Алена отвернулась от стойки бара и двинулась было к Александрине и Герке, но путь ей преградил огроменный и до безобразия брутальный качок с бритой головой. Детские страхи перед the born losers мгновенно ожили, и Алена отпрянула. Качок протянул руку и поддержал ее, очевидно решив, что она оступилась на неровном бетонном полу.
– Осторожней, красотка, — улыбнулся он металлической (не в том смысле, что холодной, а в том, что рот его был полон железных зубов) улыбкой. — Подержись на ногах еще немного. А потом, если захочешь, чтобы я унес тебя отсюда на руках, только мигни. Но — малость погодя! А сейчас, извини, я должен исполнить одну печальную обязанность.

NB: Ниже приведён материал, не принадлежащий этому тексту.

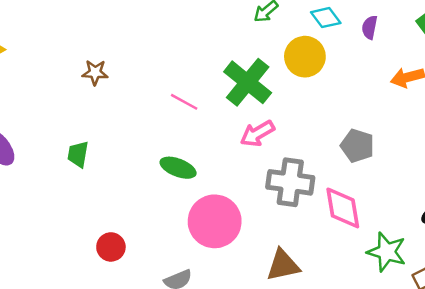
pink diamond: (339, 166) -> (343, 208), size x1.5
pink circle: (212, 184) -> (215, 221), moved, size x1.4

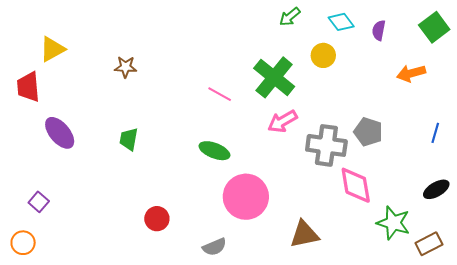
yellow circle: (305, 57) -> (323, 55), size x0.7
brown star: (95, 73) -> (126, 67), moved
gray cross: (290, 182) -> (326, 145), moved

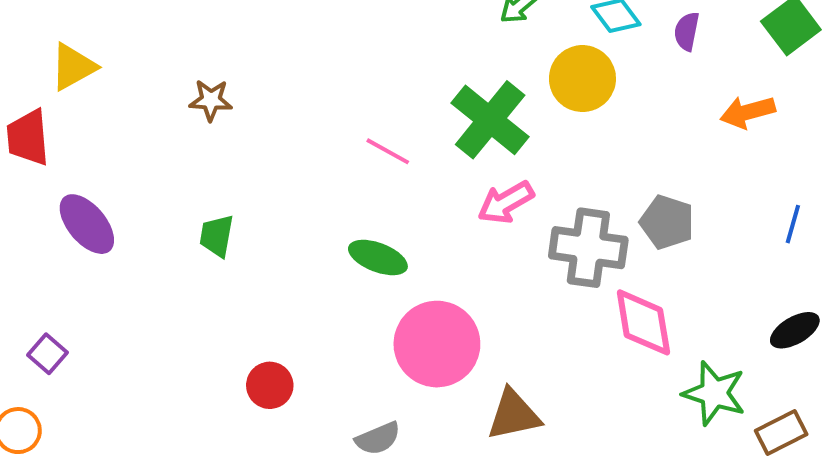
yellow circle: (323, 55) -> (582, 79), size x1.4
brown triangle: (304, 234) -> (514, 415), moved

Видимо, громила был в этой компании лицом весьма значительным, потому что, стоило ему поднять руку, как шум в баре утих. Группа умопомрачительных бритоголовых на крошечной сцене перестала своей какофонией колебать мировые струны, как выразился бы в данной ситуации Юрий Олеша… а может, и не выразился бы никак утонченный автор «Трех толстяков», а просто-напросто выбежал бы вон, навеки ужаснувшись…
Впрочем, упомянут Олеша в данный исторический момент исключительно для демонстрации подавляющей эрудиции нашей героини, поэтому мы о нем благополучно позабудем, ибо никто в ее эрудиции не сомневается и даже не смеет сомневаться!
– Камрады, братья-байкеры! — провозгласил бритоголовый, и его мощный голос легко перекрыл остатки еще не стихшего шума. — Ряды iron butts, наши ряды, понесли тяжелую утрату.
Алена сжала губы, с трудом сдержав так и рвущийся с них смешок. Ее безумно забавляло, что байкеры называют себя iron butts — железными задницами. С ее — женской, интеллигентской и высокодуховной — точки зрения это было сущее оскорбление, однако собравшаяся здесь публика, как успел просветить Алену и Александрину Герка, считала это прозвище огромным комплиментом и почетным званием. То есть всякого могли наречь задницей, но без эпитета «железная» это и впрямь звучало как оскорбление. А вот отмашешь тысчонку миль за сутки (благодаря тому же Герке Алена усвоила, что настоящий байкер все расстояния измеряет исключительно в милях, слово «километр» ему и произнести-то противно… а в миле, как известно, примерно километр шестьсот метров… стало быть, надо тысячу шестьсот кэмэ в сутки проехать, вернее, промчаться, вернее, пролететь!) — и можешь зваться полноправной iron butt и при случае демонстрировать, как ветеран — медали, подружкам или друзьям мозоли на своей заслуженной попе. Алена, которая обладала очень живым воображением, представила такую задницу — и даже всхлипнула от смеха. Но поскорей опустила голову, чтобы окружающие сочли: она всхлипывает от горя… как и многие здесь, впрочем. Реагировать иначе было бы просто опасно: наверняка у железных задниц имелись на вооружении не менее железные кулаки!
– Один из наших встретил на своем пути ухаб, который не смог объехать, — продолжал оратор. — Не смог объехать — и покинул нас. Мы звали его Лехой… он был плоть от плоти и кровь от крови нашей. Даже его мамаша с папашей в свое время рассекали на раритетах под названием «Иж-Юпитер», аж асфальт горел под их шинами! Вот точно так же горел Леха, когда он свистел по дорогам мира на своей «Kawasaki». Кроме того, он был выдающимся рокером, он пел с «Конями Буденного»… и, вы не дадите мне соврать, ибо лажу в ухо вам не втюхать, пел отменно. Когда он выходил на сцену, сжимая в руке микрофон, как рукоять управления, аншлаг «Коням» был гарантирован. Но время его жизни вытекло, как топливо из прохудившегося бензонасоса, вечеринку нашей жизни он покинул в самом ее разгаре. Этот чертов ухаб… У каждого он свой, рано или поздно любой из нас встретится с ним — и не сможет его объехать. Лехе не повезло — он встретил свой ухаб слишком рано. Пусть повезет всем, кто остался! Пусть наши ухабы нас подождут! Леха, прости. Леха, прощай!